Match case Limit results 1 per page

Zoning Version 3.1.x/4.1.x User Guide

Using Zoning to Administer Security

Zones can be used to provide controlled access to fabric segments and to establish barriers

between operating environments, such as to isolate systems with different uses or protect

systems in a heterogeneous environment. For example, when Zoning is in secure mode,

merge operations do not occur.

HP Zoning is done on the primary Fabric Configuration Server (FCS). The primary FCS

switch makes zoning changes and other security-related changes. The primary FCS switch

also distributes zoning to all other switches in the secure fabric. All existing interfaces can

be used to administer zoning.

Zone management operations must be performed from the primary FCS switch using a

zone management interface, such as telnet or Web Tools. A zoning database can be

altered, provided you are connected to the primary FCS switch.

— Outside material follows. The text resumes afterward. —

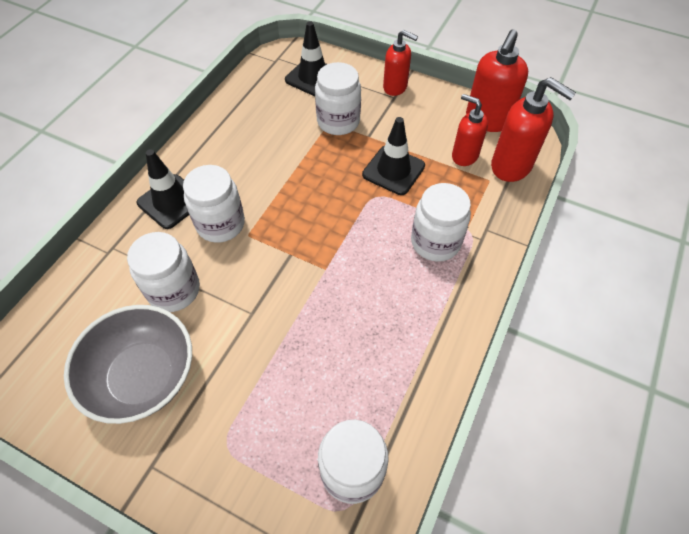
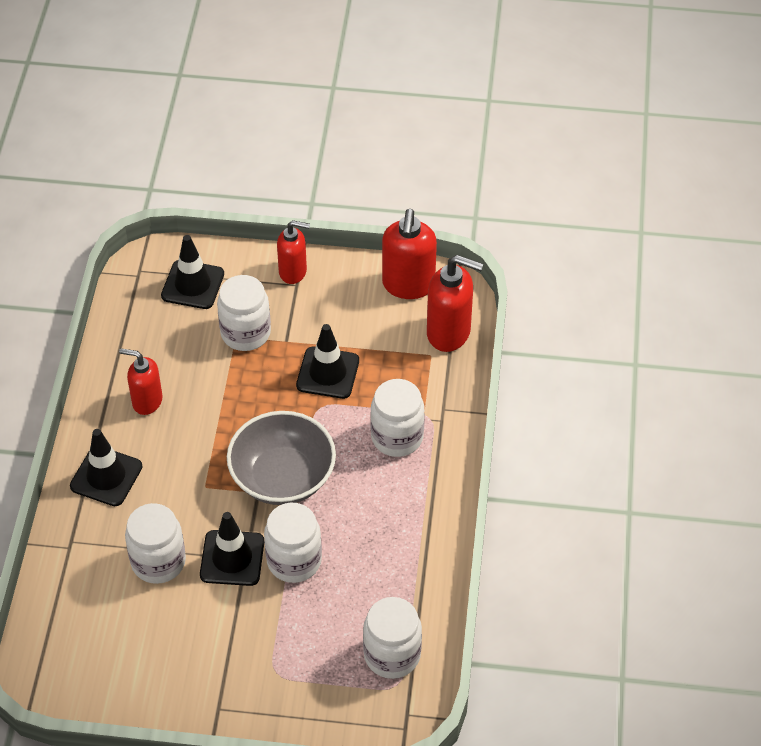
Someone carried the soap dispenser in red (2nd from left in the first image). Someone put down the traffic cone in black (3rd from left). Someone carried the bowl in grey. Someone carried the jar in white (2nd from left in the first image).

When two secure fabrics join, the traditional zoning merge does not occur. Instead, a

zoning database is downloaded from the primary FCS switch of the merged secure fabric.

When E_ports are active between two switches, the name of the FCS server and a zoning

policy set version identifier are exchanged between the switches. If the views of the two

secure fabrics are the same, the fabric’s primary FCS server downloads the zoning

database and security policy sets to each switch in the fabric. If there is a view conflict, the

E_ports are segmented as incompatible security data.

Note:

Secure Fabric OS requires the activation of an HP security license.

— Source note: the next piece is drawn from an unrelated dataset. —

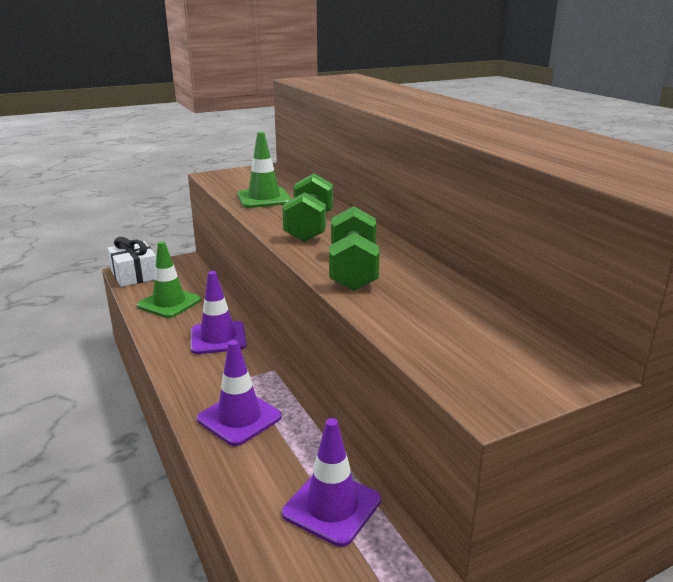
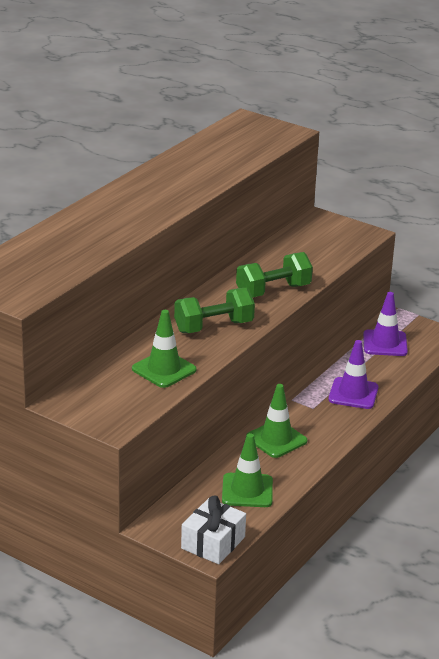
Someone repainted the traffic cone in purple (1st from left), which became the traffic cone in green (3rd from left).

As part of zoning architecture, the user will need to determine which of the two

basic zoning architectures will work best for their fabric. With time and planning,

the basic hard zone configuration will work for most sites. If a site has additional

security needs, the user will need to add the additional layer of Secure Fabric OS

to lock down the fabric, in addition to the standard zoning architecture.